• _Directions_: Which of the lines below contain the string "Evento"? Copy each one.

Dataset records below:

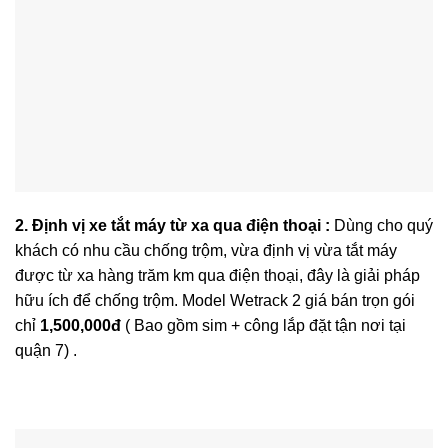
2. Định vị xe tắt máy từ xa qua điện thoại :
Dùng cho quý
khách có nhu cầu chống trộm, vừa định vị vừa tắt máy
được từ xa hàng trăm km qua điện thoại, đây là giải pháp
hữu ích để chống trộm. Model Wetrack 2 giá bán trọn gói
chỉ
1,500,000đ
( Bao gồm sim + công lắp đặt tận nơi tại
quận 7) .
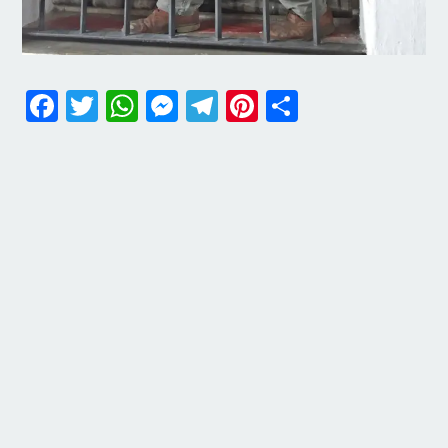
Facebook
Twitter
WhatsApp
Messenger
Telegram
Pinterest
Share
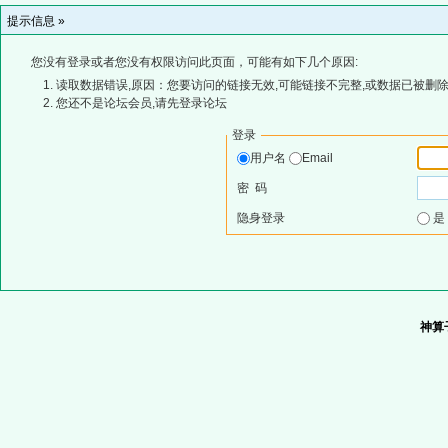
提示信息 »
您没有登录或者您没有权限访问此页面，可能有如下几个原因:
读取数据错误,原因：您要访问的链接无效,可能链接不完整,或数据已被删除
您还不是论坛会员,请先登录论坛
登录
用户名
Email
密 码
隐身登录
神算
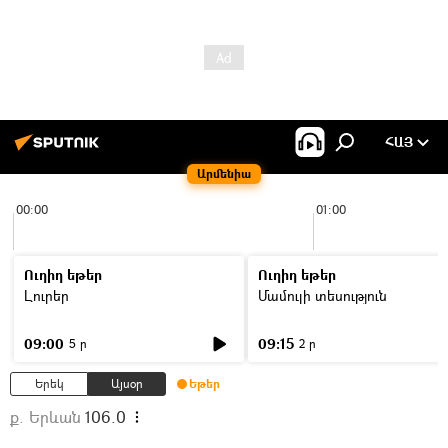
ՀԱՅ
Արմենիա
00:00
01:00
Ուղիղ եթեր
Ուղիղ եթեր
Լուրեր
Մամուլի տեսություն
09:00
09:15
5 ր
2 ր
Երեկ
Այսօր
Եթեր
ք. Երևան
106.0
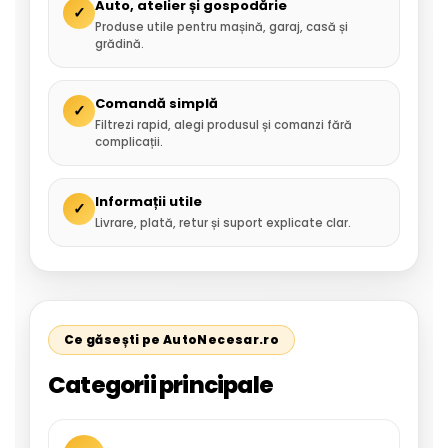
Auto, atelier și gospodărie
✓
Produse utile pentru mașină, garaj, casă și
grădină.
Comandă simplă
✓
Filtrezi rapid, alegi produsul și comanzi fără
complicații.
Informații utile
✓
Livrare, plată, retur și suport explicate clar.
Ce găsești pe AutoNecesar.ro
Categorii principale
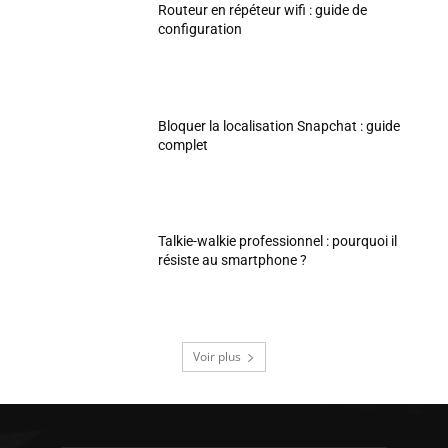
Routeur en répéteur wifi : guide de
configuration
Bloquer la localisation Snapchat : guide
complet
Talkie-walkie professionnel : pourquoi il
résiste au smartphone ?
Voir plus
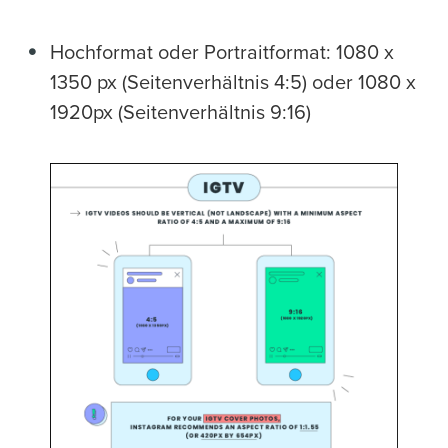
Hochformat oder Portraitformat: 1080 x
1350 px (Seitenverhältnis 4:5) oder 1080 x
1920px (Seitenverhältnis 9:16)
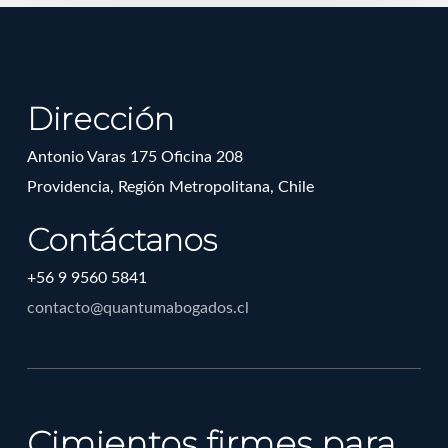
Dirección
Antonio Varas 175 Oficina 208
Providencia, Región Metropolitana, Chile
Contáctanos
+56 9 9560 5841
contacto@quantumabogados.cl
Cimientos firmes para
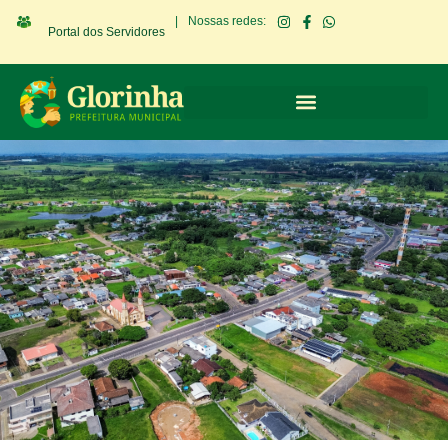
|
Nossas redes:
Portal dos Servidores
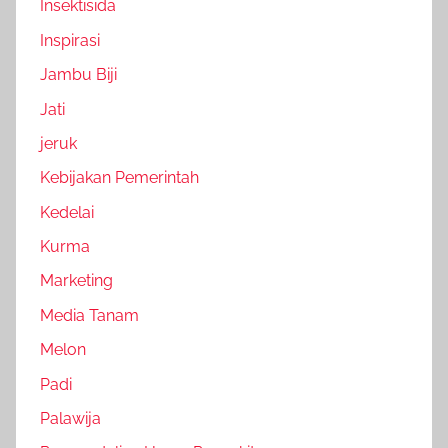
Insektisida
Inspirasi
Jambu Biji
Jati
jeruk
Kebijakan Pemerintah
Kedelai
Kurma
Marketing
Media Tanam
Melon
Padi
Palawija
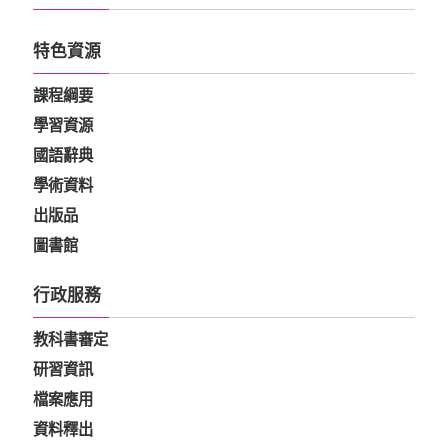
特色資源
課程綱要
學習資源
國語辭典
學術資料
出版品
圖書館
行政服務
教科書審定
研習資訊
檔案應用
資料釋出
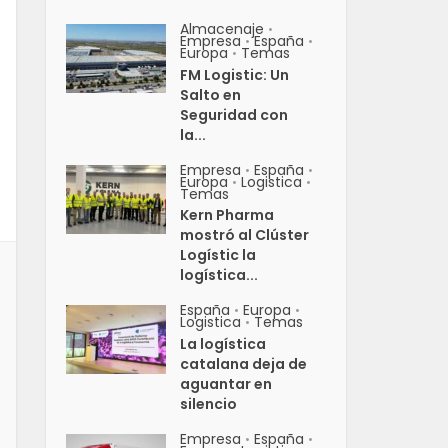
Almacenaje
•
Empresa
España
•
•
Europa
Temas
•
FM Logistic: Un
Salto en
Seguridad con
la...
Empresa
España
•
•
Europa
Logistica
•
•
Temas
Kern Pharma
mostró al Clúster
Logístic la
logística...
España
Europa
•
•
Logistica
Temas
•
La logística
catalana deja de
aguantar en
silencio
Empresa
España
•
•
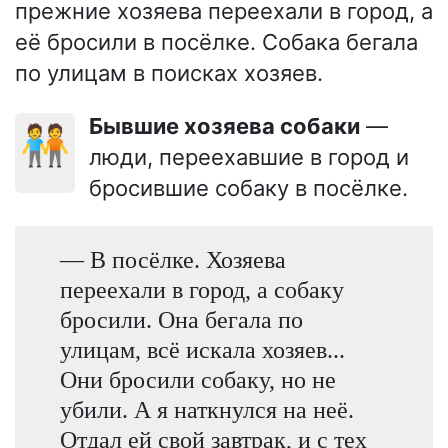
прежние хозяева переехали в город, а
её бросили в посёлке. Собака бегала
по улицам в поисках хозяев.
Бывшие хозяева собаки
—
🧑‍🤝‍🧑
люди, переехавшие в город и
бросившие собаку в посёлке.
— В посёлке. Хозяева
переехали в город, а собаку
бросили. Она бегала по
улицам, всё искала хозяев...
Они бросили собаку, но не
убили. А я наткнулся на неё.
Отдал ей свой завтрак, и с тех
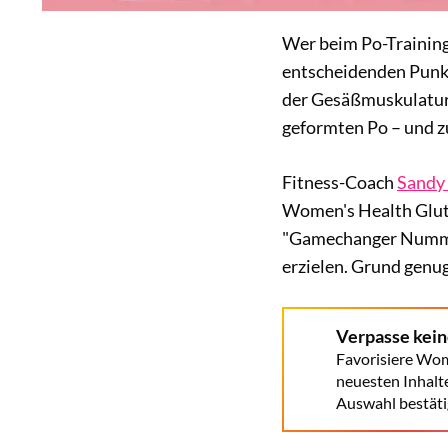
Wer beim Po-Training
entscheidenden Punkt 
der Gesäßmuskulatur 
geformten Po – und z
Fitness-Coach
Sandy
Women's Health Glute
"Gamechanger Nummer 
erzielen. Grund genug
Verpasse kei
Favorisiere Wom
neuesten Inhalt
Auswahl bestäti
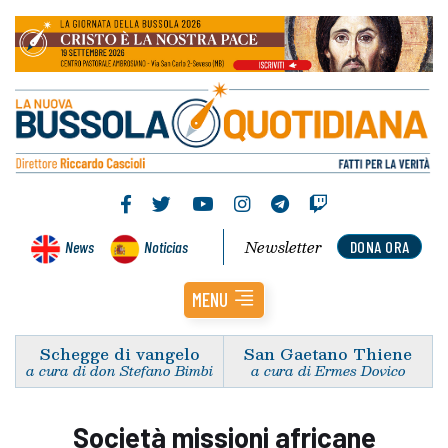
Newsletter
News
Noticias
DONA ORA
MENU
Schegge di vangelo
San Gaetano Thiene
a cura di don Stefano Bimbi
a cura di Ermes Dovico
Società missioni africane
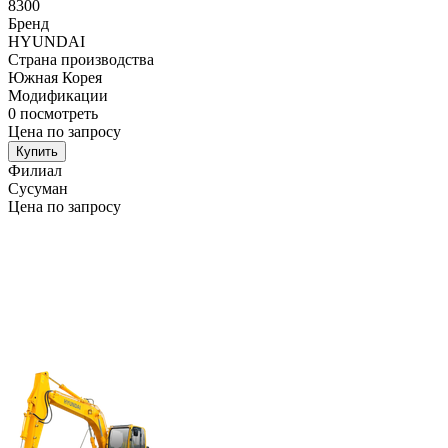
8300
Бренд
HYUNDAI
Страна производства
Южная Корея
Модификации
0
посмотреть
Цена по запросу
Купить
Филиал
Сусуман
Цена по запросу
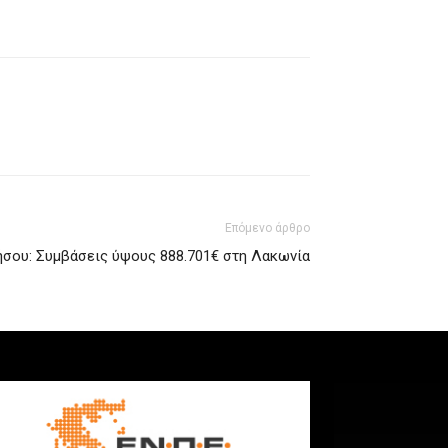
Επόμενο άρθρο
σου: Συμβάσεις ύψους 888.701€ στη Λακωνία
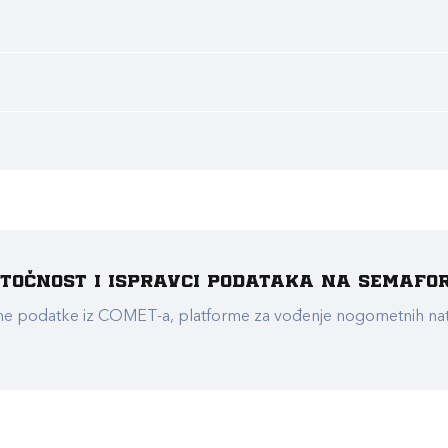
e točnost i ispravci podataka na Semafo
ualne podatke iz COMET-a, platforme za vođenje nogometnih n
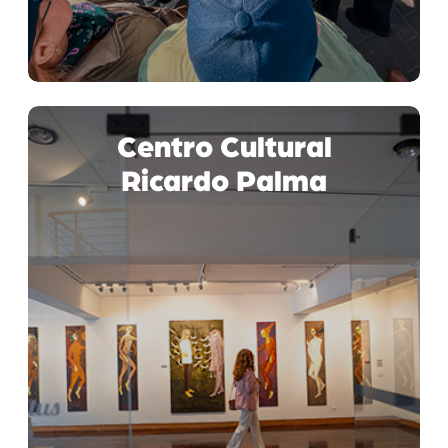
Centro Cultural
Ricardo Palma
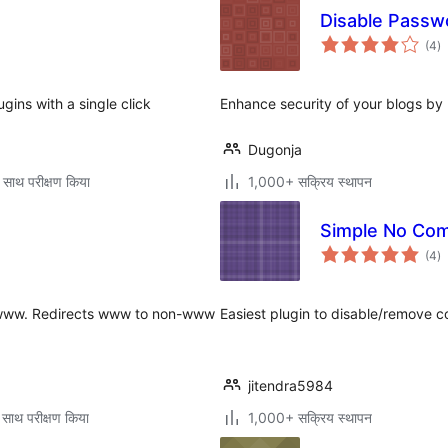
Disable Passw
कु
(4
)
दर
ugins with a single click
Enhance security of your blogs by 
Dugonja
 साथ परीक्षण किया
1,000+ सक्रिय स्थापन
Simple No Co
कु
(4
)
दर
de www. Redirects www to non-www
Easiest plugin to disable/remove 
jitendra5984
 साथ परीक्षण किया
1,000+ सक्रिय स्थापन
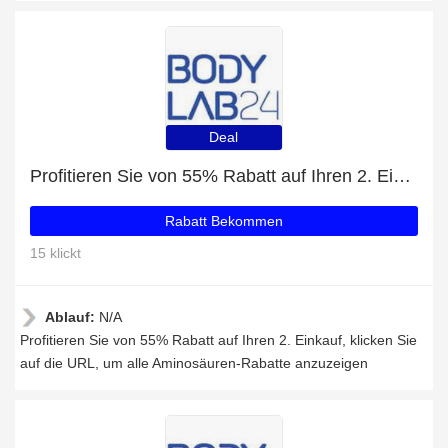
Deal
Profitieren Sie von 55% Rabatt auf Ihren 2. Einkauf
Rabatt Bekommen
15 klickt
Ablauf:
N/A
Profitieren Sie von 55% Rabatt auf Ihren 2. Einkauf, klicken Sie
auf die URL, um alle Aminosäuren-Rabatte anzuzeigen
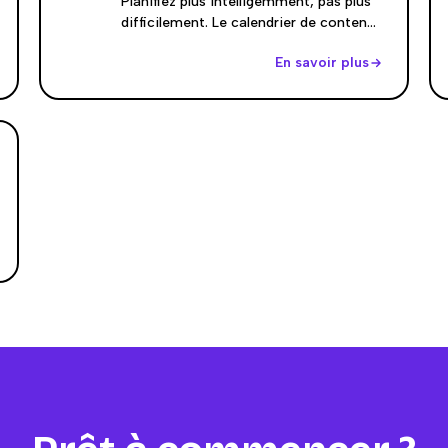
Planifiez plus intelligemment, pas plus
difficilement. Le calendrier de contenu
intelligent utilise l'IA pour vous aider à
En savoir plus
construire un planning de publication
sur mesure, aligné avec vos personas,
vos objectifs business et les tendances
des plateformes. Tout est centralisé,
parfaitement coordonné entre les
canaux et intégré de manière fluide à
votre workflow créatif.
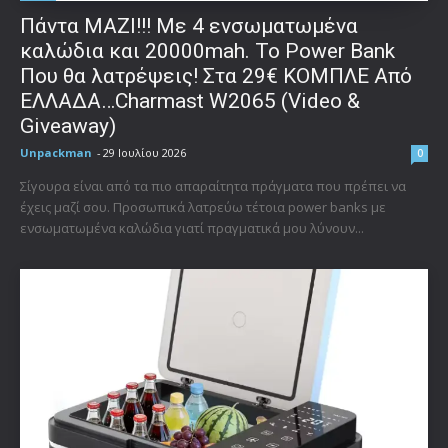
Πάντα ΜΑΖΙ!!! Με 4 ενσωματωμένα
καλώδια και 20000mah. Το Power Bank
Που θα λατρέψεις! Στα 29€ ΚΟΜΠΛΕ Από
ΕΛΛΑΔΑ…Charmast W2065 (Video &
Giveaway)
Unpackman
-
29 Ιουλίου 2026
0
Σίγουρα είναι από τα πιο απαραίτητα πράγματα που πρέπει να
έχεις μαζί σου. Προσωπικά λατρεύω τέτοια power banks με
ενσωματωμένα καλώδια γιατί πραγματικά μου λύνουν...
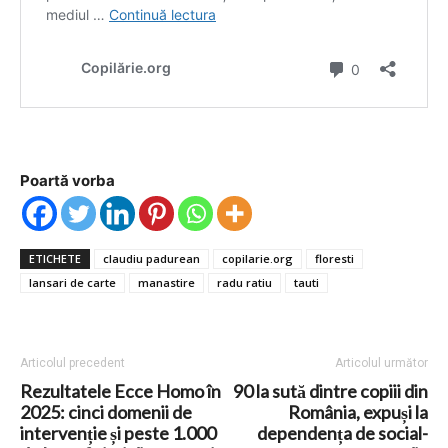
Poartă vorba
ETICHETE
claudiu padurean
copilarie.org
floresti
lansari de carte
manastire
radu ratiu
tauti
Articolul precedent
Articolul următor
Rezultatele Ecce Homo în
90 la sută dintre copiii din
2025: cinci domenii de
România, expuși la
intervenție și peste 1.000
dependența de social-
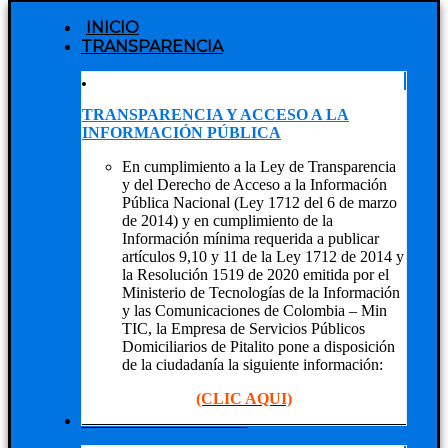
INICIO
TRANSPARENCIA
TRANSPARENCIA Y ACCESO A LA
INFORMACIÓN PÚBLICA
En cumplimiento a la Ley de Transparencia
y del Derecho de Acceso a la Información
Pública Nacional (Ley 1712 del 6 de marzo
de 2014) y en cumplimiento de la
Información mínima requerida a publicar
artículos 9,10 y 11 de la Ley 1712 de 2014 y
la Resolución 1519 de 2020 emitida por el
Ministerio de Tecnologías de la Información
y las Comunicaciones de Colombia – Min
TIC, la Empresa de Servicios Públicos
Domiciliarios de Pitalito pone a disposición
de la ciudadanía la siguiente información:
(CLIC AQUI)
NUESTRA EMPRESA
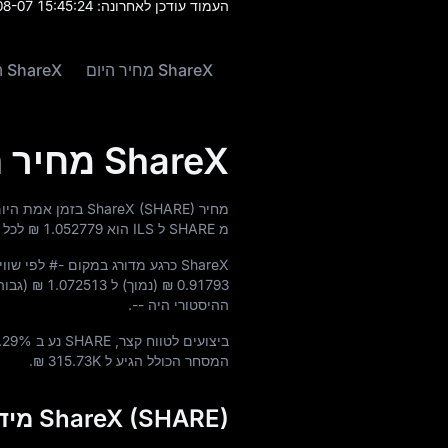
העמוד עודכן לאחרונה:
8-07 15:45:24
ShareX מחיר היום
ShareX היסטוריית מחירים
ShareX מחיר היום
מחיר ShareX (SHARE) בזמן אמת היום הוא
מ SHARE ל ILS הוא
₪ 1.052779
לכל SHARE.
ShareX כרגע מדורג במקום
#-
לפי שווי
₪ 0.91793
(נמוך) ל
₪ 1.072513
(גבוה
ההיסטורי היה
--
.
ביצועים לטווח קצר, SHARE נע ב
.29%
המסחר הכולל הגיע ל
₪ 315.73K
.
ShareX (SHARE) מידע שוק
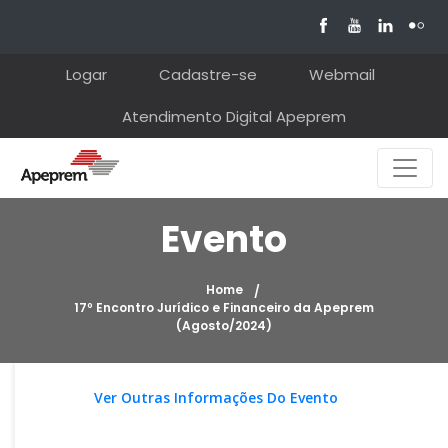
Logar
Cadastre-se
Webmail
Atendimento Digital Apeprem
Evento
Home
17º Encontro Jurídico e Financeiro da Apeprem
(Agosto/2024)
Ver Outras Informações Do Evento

End of Dataset records.

• _Problem solution_:
Evento
Ver Outras Informações Do Evento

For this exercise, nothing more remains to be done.